Rex Hannewald, 63, was pulled into the auger of a manure spreader March 20 on Territorial Road in Waterloo Township about 30 miles west of Ann Arbor, according to the Jackson County Sheriff’s Office.
Undersheriff Chris Kuhl says Hannewald was in the field with the manure spreader he had been working on for the past several days.
Hannewald was discovered by his wife late in the evening after she returned from running errands.
‘’His body was in the actual auger mechanism of the device,’’ Kuhl says.
Investigators were not able to determine exactly how the man got caught by the auger.
Jacob Fruchey, 42, had a piece of clothing grabbed by an auger he was using to drill holes March 11 in Montcalm Township, about 40 miles northeast of Grand Rapids, according to the Montcalm County Sheriff’s Office.
The auger and tractor were still running when Fruchey was discovered by his wife about 7 p.m., according to police.
Fruchey was drilling holes in the ground near a sheep barn to relieve flooding from melting snow.
Take safety seriously
Debra Chester, a farm safety expert at Michigan State University, says even the most experienced farmer should never take safety for granted while operating any piece of machinery.
Chester says most fatalities involving augers or the PTO shafts turning the augers are from working on the machine while it’s still running.
That work could be anything from unclogging a fertilizer spreader, removing dirt causing a PTO shaft to not spin as fast and repositioning an auger away from rocks the blade struck beneath the soil.
She says turning off the machine before correcting a situation eliminates any chance of a frayed or loose piece of clothing getting snagged by a spinning auger or shaft and pulling that person into the machine.
Shirt sleeves and pants too long or baggy along with the strings on a hooded sweatshirt are susceptible to being grabbed by a spinning auger or shaft.
‘’Your arm itself might not be as close to the auger as you think, but the clothing is, and that can get caught up,’’ Chester says.
People not pulled into the blades also can be squeezed from the tightening of the fabric by a still-running machine.
‘’It can tighten around someone’s neck,” Chester says. “It can cause compression around the chest, so they can’t breathe. That’s how they wind up being fatally injured.”
Necklaces and rings also can get caught by a moving machine part, and so can long hair.
It’s best to keep long hair back or under a cap, Chester says.
Farmers also should make sure the shafts turning an auger or any other device are properly guarded to prevent any sort of human contact, she advises.
The only hope, perhaps, for a person with clothing wrapped around a shaft is the fabric tearing while it’s tightening.
There’s no time to remove a shirt or a coat wrapped in a shaft turning at a minimum 540 revolutions per minute, Chester says.
‘’I have not personally heard any stories that someone survived because they were able to take the clothing off,” she says. “What has happened is they survived because the clothing was ripped from their body.”

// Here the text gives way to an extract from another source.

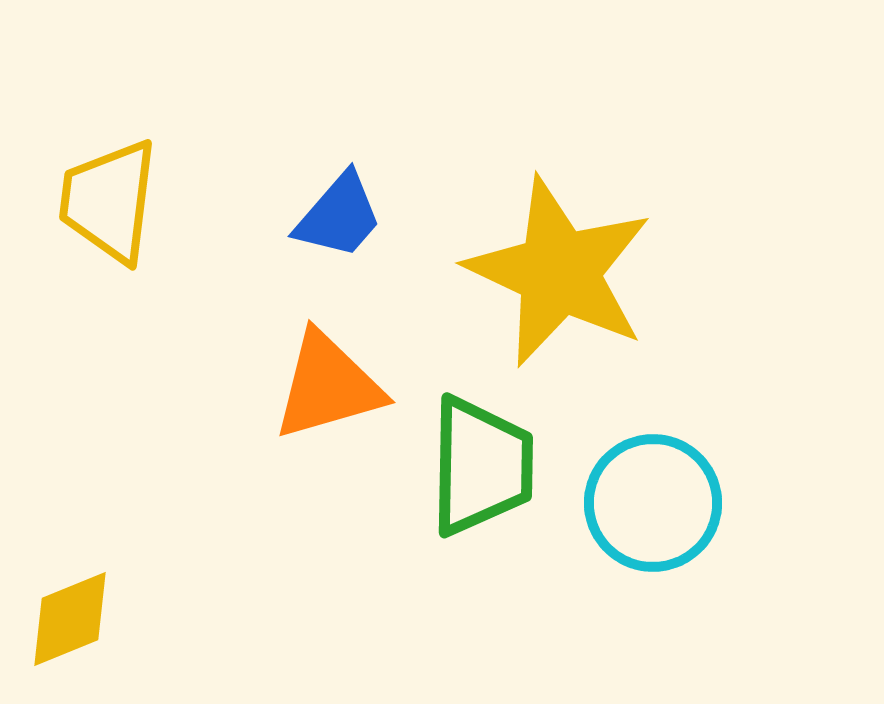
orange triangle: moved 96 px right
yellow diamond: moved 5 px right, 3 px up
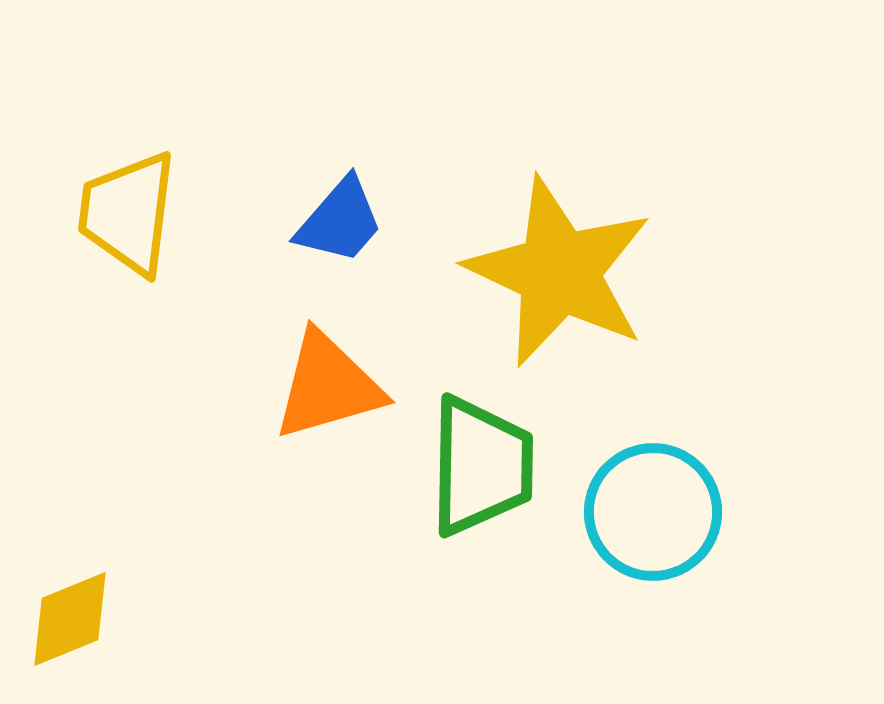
yellow trapezoid: moved 19 px right, 12 px down
blue trapezoid: moved 1 px right, 5 px down
cyan circle: moved 9 px down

Chester says 100 percent cotton fabric has a better chance of tearing than polyester, which is stronger and more flexible.
Augers don’t turn as fast, but serious injury or death also can result.
Other causes of entanglement include falling into a machine from getting bumped from behind by an animal roaming nearby, becoming dizzy or sleepy from medication, and a heart attack or some other medical episode.
‘’They’re not going to become entangled if the machine is not operating,” Chester says. “It’s only if it’s operating.”
According to MSU, there were 19 farm-related fatalities in Michigan during 2017, including one person whose clothing became entangled from reaching into a corn picker.
Five of the deaths were ruled self-inflicted, according to MSU.
Maddux writes from New Buffalo, Mich.